When I went into the kitchen to ask
for coffee, there was a lot of activity and happy chatter and it
wasn't immediately obvious to me who was in charge, or how to ask for
anything. One of the ladies we have seen hiking these past few days
asked what I wanted, then proceeded to pour two coffees and carry
them outside to our picnic table. Yet another example of how very
nice the French people have been to us!
While
we sat in the sunshine with our coffees we were visited by two dogs
and a puppy (who bit with little sharp teeth). They provided much
love and entertainment for all and I managed to share the ham from my
ham sandwich with the mother dog.
During
the rest of the day the path mostly wound through rolling fields and
forested areas. After the village of Chazeaux, which offered
refreshments, there was a steep climb up a rocky dirt path, but most
of it was through shaded forest. Apart from that small section,
today's walk wasn't too physically challenging.
Just
before we reached Le Sauvage, which is a gite located on a farm in
the middle of a large open field (but with a great view over
a valley) we paused in the shade on the side of the forested path and
consumed the contents of our picnic baskets (ham sandwich, banana,
chips, and cheese). It was a nice break, and gave us the energy to
continue up the hill.
Just
before we reached Le Sauvage we encountered yet another picnic spot,
albeit a little more rustic than the ones we have previously
encountered. This is another difference we have noticed between the
Camino Frances and the Le Puy Way - there are very nice picnic spots
provided along the trail in France, as well as establishments where it is possible to
purchase complete picnic lunches.
Many of the rest stops have roofs over them with
several picnic tables, and they are all extremely clean. Many
guidebooks and forums seem to suggest that the amenities of the
Camino Frances are lacking on this section of the trail. We have
found that although amenities may be farther apart, everything you
need is there, and they are often very high quality.
After
Le Sauvage there was a short walk through fields and another pine
plantation, and then a gentle descent to the Fountain and Chapel of
Saint Roch. The Chapel of Saint Roch was a small stone building with beautiful stained glass windows and a
statue of the Saint Roch which had many elements of the statues of St.

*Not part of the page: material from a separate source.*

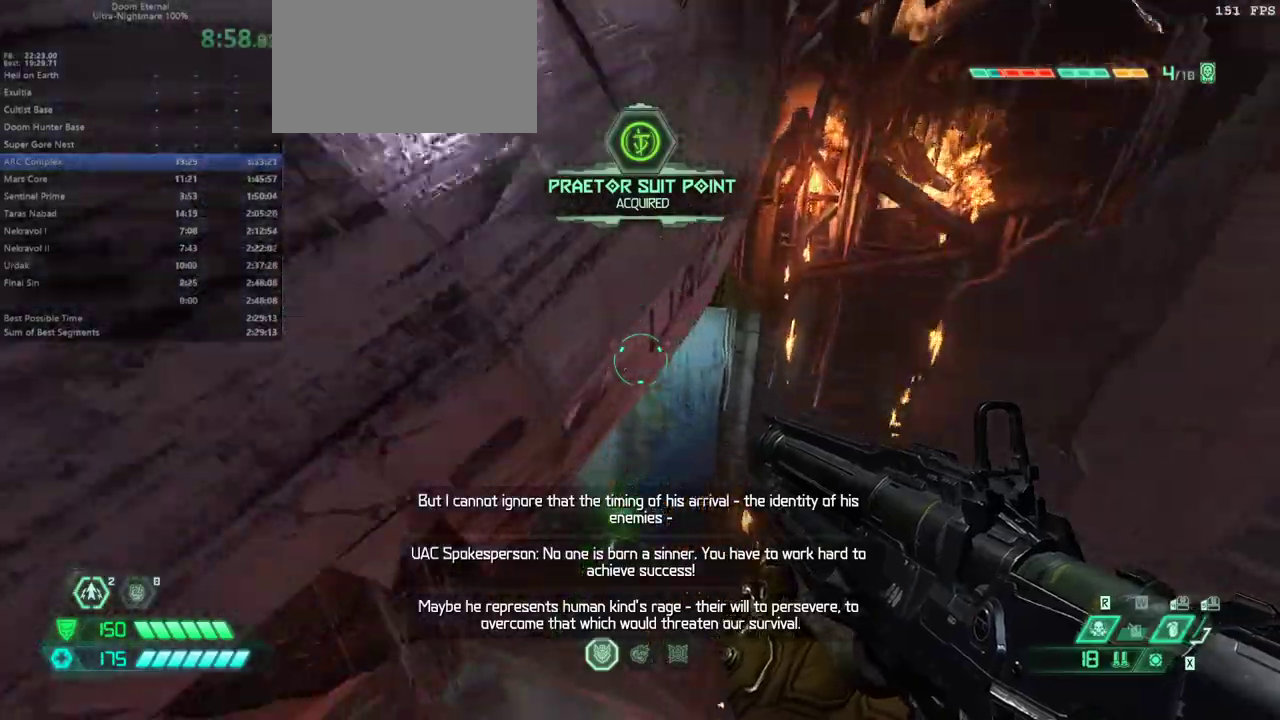
{"keys": ["fw"], "mouse": [], "events": [[300, "dash", "down"], [433, "dash", "up"]]}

James that are seen in Spain.
Perhaps our favourite stained glass
window depicted the standard St. James Shell with the pathway running
through it onto the horizon. The chapel itself was presided over by
a very nice lady, and we were able to get a stamp.
Yesterday
we managed to make a reservation at the Gite d'etape -Chambre d'hotes
a la Ferme Les Bouleaux Nains, run by Rachel and Didier Soulier.

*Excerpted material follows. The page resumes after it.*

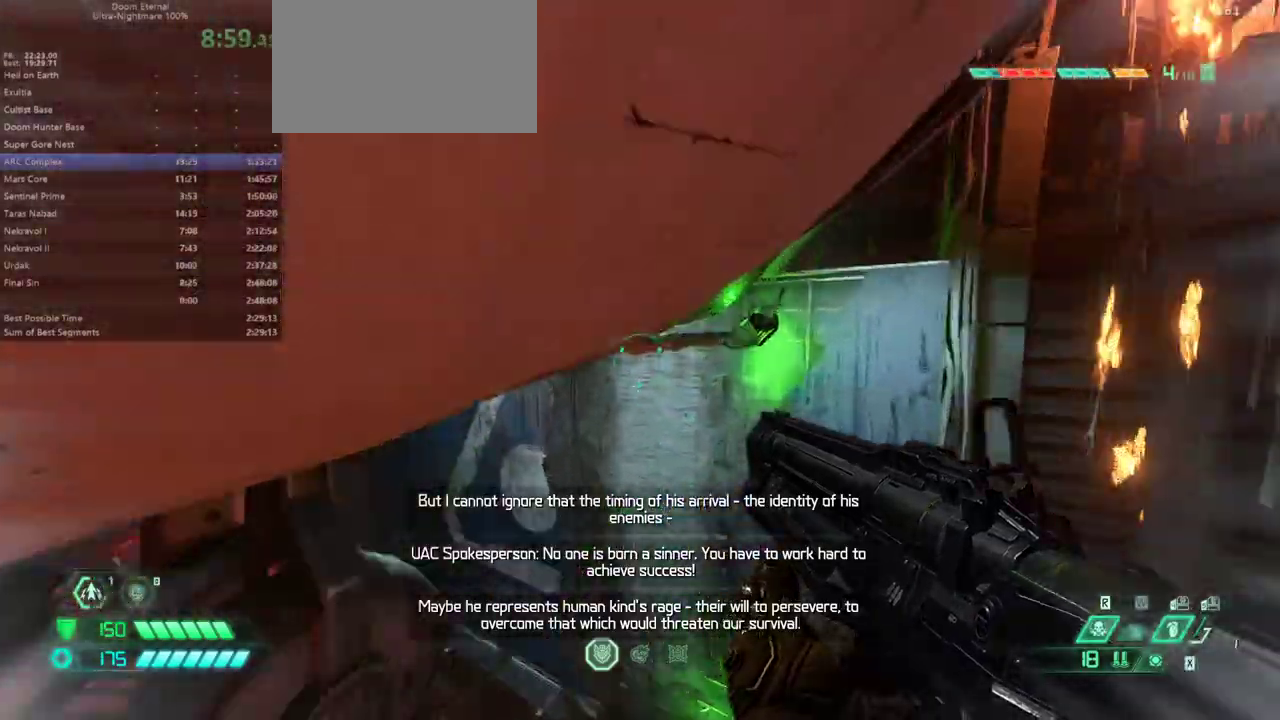
{"keys": ["dash", "fw"], "mouse": [], "events": [[400, "dash", "down"]]}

Lajo is 3.5 km off the GR 65, and there is a side trail to reach it,
but Rachel came and picked us up. The accommodations are beautiful
and clean, and the lady who runs the gite is super nice. She
informed us that over the next three days there is a festival taking
place in the Aubrac region, during which the Aubrac cows are driven
up onto the plateau for summer grazing. As a result, many of the accommodations are reserved well in advance throughout the area. She
offered to help us call for reservations, and very patiently helped
book our next two days of accommodations. Though she only speaks a
little English she was nonetheless really wonderful in helping us!
Tonight we had a dinner
of cold meats (smoked ham, venison, deer), fresh bread, salad, pizza with goat cheese, mushrooms, tomatoes, and honey (amazing!), boiled
vegetables, lamb and gravy, a shared cheese platter, bottles of rose
and red wine, and a dessert of fruit cake the likes of which I will
dream of in days to come. All of this made for perhaps the most hospitable
and wonderful meal we have had so far on the Via Podiensis.
I
would highly recommend giving this beautiful location, just slightly
off GR65 a try, as you will not be disappointed!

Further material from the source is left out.